**TASK REQUIREMENTS:** Show all lines containing "Arcadia" from the data below.

[[ DATA RECORDS, beginning ]]

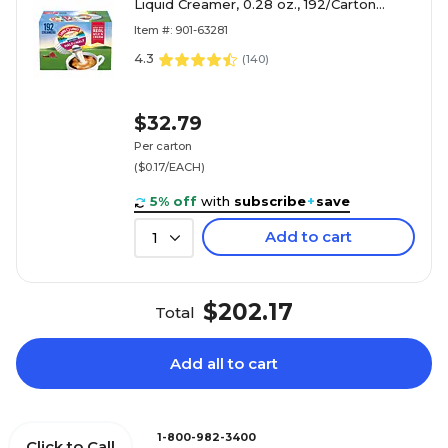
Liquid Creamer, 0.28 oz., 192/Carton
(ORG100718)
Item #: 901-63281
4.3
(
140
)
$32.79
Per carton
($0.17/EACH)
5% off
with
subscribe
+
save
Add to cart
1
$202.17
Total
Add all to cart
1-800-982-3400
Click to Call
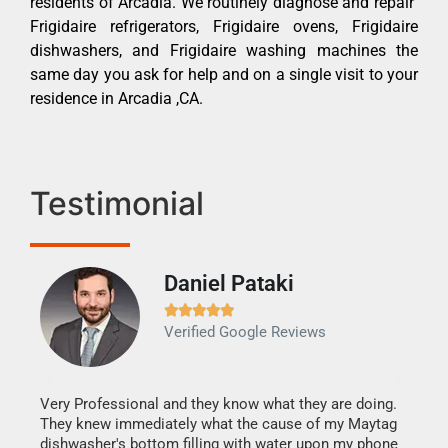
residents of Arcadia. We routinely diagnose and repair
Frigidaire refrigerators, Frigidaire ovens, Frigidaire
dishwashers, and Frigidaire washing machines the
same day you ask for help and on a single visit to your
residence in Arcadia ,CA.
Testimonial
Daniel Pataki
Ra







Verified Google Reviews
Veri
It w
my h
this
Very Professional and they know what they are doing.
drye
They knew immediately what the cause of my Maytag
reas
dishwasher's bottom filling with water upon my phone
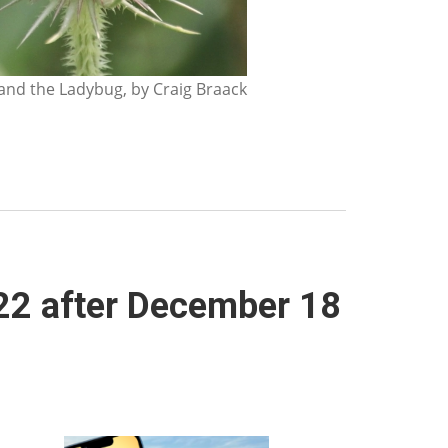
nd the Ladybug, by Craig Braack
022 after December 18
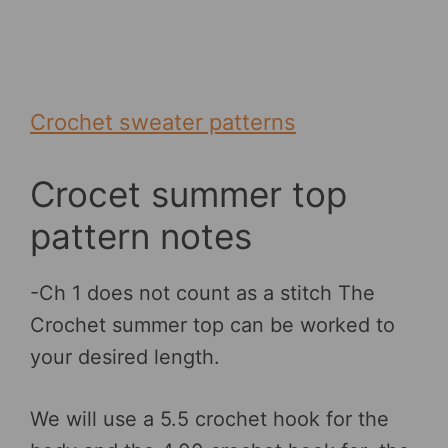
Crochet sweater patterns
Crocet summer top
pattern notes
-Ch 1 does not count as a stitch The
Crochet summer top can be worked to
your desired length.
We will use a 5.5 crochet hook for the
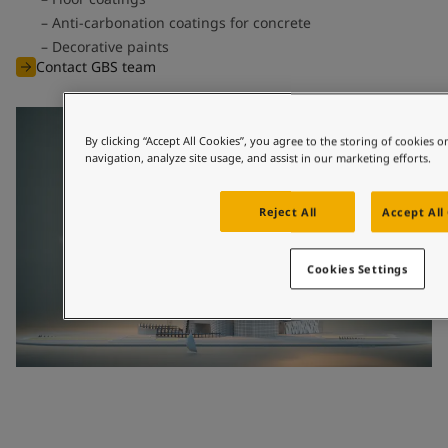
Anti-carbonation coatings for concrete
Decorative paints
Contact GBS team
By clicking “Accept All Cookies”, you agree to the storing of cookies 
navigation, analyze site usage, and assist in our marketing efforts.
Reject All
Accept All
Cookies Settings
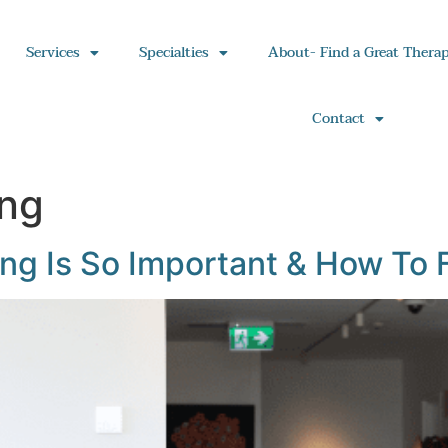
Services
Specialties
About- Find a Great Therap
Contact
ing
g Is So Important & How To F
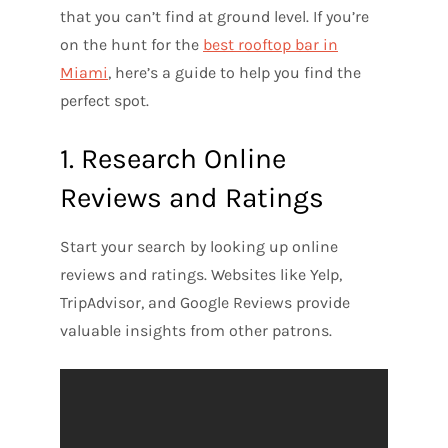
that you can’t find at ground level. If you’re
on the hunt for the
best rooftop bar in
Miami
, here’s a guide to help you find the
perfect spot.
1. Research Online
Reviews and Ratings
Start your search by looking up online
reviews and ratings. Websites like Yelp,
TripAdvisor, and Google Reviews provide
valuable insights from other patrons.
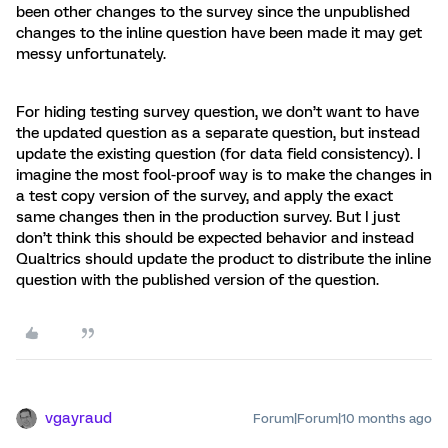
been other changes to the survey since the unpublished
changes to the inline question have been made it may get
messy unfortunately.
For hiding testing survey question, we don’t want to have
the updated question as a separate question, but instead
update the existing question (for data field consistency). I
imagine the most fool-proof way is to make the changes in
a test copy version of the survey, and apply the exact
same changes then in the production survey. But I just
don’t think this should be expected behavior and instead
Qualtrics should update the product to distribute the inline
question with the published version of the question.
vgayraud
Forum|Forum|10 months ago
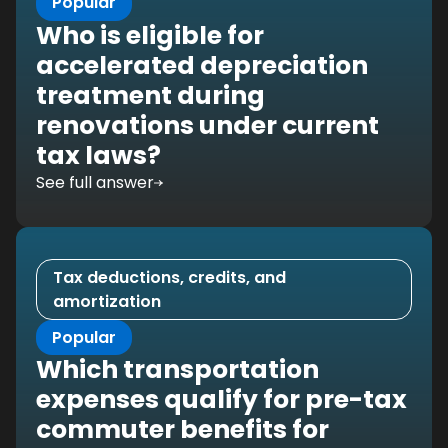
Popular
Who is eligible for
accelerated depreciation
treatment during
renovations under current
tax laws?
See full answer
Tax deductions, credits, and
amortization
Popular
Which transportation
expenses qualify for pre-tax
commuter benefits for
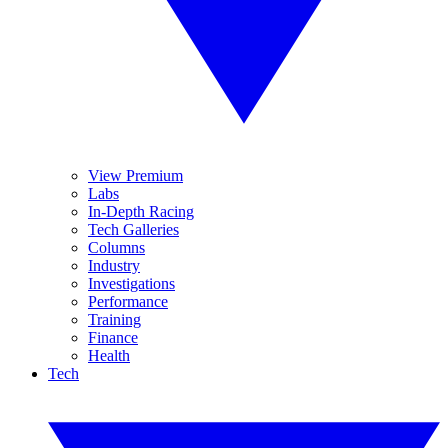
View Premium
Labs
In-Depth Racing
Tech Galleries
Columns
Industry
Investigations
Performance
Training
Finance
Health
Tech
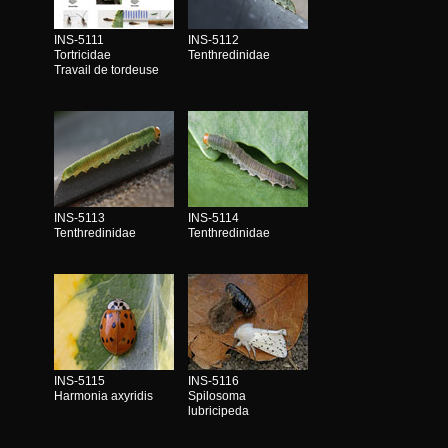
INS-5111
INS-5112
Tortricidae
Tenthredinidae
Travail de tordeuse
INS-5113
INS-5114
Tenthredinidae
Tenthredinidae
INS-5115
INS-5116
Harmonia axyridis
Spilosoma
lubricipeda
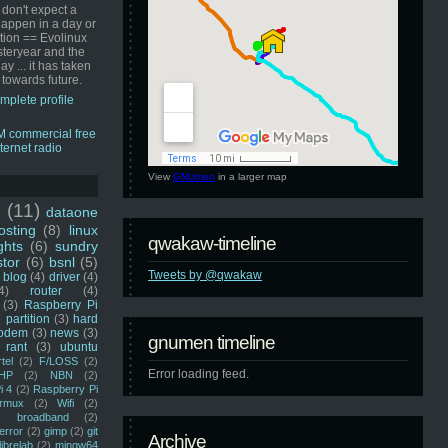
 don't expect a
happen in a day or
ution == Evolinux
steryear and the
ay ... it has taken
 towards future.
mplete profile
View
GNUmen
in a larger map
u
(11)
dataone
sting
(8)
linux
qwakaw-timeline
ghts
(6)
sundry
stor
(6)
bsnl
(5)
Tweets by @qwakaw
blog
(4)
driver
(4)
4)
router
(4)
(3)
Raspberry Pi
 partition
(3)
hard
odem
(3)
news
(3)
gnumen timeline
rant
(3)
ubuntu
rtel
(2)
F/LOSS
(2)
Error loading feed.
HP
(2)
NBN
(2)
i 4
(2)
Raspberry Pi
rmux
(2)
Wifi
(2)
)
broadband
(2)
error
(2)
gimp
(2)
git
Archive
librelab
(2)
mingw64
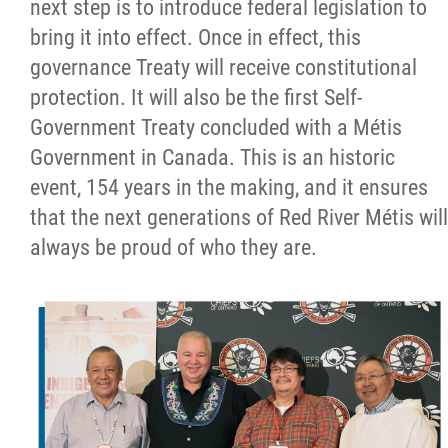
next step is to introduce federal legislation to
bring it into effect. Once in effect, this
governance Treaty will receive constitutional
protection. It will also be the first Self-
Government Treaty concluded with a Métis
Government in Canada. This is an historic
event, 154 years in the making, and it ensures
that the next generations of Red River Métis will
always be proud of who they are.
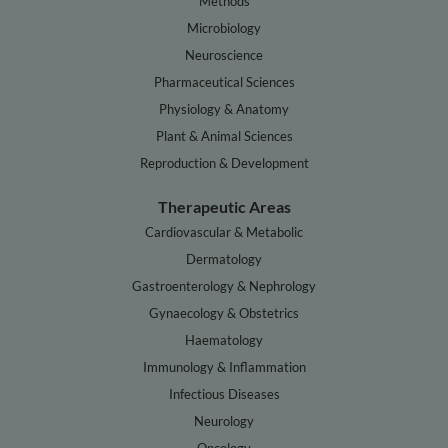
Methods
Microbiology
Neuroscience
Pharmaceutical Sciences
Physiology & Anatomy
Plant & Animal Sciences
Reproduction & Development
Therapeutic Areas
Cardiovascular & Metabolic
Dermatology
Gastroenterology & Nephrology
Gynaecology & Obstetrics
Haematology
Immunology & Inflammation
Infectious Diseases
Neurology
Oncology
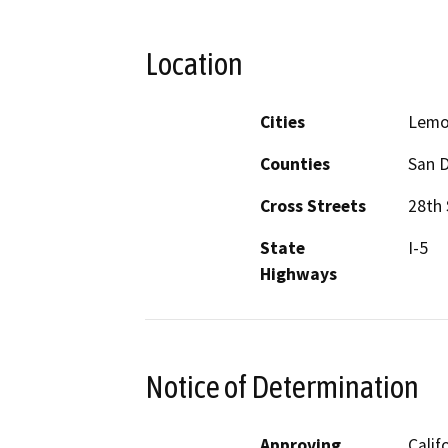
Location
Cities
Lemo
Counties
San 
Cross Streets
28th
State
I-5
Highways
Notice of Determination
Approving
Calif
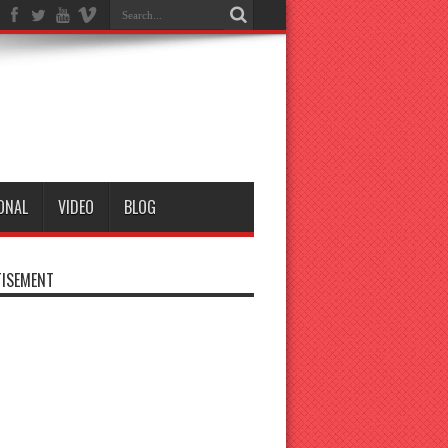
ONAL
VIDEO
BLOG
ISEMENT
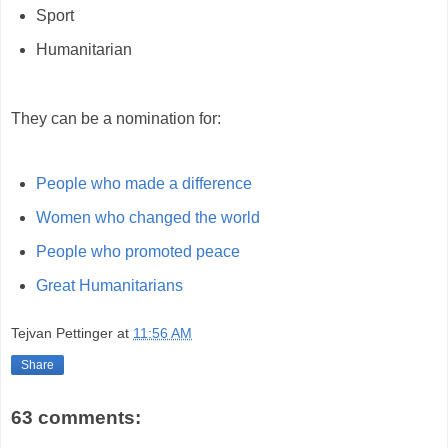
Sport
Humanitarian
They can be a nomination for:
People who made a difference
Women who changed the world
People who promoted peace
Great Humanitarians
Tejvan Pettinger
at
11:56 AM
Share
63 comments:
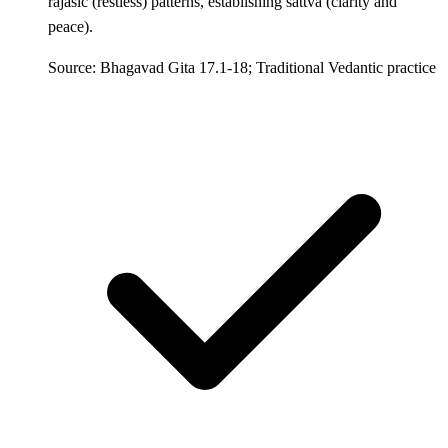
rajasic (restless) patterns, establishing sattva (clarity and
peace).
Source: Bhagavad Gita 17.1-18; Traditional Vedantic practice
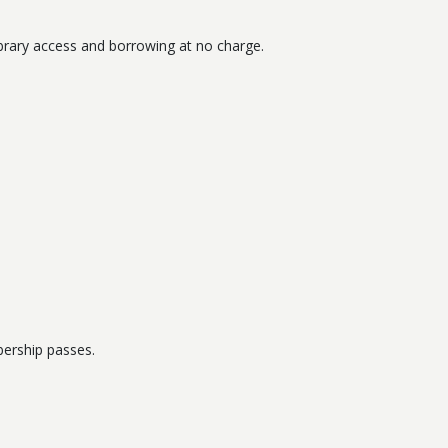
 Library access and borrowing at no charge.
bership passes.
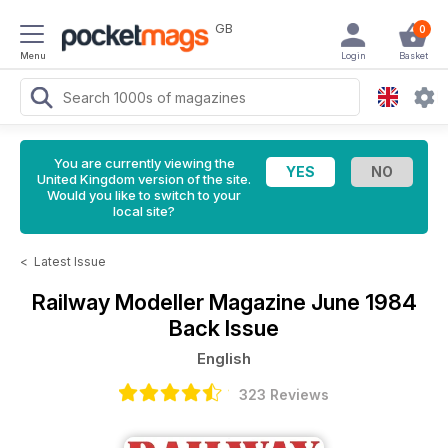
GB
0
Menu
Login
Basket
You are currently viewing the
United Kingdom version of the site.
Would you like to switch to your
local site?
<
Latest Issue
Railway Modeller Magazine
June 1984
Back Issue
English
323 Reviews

[[ DATA RECORDS, end ]]

**EXERCISE SOLUTION:**
residents of Arcadia. We routinely diagnose and repair
residence in Arcadia ,CA.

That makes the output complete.